Eighty-seven percent of Nova Scotians say they are concerned about the state of housing in the province.

Eighty-seven percent of Nova Scotians say they are concerned about the state of housing in the province.

Thirty-six percent say they are very concerned. Those numbers are high enough that they’re essentially describing a consensus, not a political position or a demographic segment, but the broad view of the province.

But concern is not evenly distributed. Among renters, 91% are concerned. Among aspiring homeowners, 95% are concerned. Among adults aged 30 to 44, the cohort most actively trying to buy, 92% are concerned.

These are the people sitting across from us at kitchen tables, trying to figure out whether this spring is the right time to make a move. They are not pessimistic about homeownership in the abstract. They are frustrated by the specific gap between what they can afford and what the market is offering them.

Where the Real Opportunities Are Right Now

The NSAR data is a provincial snapshot, but the opportunities are local and they’re real.

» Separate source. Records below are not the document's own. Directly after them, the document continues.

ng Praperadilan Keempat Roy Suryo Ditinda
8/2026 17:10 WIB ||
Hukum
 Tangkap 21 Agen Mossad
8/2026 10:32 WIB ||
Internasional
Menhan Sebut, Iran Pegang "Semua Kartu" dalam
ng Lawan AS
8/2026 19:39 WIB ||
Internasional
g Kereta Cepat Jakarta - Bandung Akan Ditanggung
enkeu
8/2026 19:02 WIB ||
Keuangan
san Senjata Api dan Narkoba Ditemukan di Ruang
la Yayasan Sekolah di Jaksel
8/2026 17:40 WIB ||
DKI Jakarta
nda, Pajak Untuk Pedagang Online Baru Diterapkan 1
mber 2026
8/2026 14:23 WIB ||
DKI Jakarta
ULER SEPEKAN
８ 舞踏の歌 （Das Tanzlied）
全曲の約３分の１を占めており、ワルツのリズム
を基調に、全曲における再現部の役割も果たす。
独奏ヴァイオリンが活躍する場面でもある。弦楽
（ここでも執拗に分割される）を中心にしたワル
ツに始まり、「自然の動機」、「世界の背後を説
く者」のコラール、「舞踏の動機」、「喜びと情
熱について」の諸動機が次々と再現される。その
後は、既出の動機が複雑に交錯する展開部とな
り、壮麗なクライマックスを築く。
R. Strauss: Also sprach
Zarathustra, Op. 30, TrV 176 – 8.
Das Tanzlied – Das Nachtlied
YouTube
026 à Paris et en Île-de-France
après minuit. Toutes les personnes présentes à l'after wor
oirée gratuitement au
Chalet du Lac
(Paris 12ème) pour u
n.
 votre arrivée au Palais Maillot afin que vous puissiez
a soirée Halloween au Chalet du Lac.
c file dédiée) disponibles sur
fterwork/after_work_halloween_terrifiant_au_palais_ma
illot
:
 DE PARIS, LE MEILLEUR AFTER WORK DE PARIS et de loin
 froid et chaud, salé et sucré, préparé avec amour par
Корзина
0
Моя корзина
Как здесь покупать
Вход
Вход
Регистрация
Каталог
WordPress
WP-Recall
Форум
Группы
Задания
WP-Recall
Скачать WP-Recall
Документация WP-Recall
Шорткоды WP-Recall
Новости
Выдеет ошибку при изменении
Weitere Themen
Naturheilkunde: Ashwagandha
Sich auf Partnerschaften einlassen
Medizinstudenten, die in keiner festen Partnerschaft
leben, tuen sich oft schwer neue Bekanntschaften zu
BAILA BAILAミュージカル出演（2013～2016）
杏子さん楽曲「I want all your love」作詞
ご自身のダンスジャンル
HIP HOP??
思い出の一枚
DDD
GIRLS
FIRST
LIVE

The programs available to first-time buyers in 2026 are genuinely the strongest we’ve seen in years. Nova Scotia’s 2% Down Payment Assistance Program directly addresses the upfront cash barrier that the survey identifies as the core problem, allowing eligible buyers to purchase with just 2% down on homes up to $570,000 in HRM and East Hants. Our detailed guide on stacking federal and provincial programs shows how the Bill C-4 GST rebate, the down payment program, and extended amortizations can work together for buyers of new construction.

For buyers with flexibility on location, the value gap between HRM and central Nova Scotia remains significant. Our Five Years of Nova Scotia Real Estate Market Analysis puts the full price appreciation story in context and makes clear that markets outside HRM have absorbed far less of that 50% run-up than Halifax and Dartmouth have.

For sellers, the survey results are a useful reminder of who your buyer is. Seventy-three percent of non-owners in this province want to own someday. The buyers are there. What they need is product priced within reach of what the market currently qualifies them for, which, in a spring 2026 environment with softened sold-to-ask ratios and longer days on market, means accurate pricing matters more than it has in years. Our Spring 2026 Nova Scotia real estate overview covers exactly where the market sits heading into the busiest months of the year.


The NSAR research doesn’t reveal a province that has given up on homeownership. It reveals a province that wants it badly, sees the path as increasingly difficult, and has a fairly clear idea of what needs to change. For buyers who are still in the game, pre-approved, patient, and prepared, this market has more room to negotiate than it has since before the pandemic surge. The tools are there. The motivation is there. The question is whether the product and the policy will catch up to the demand.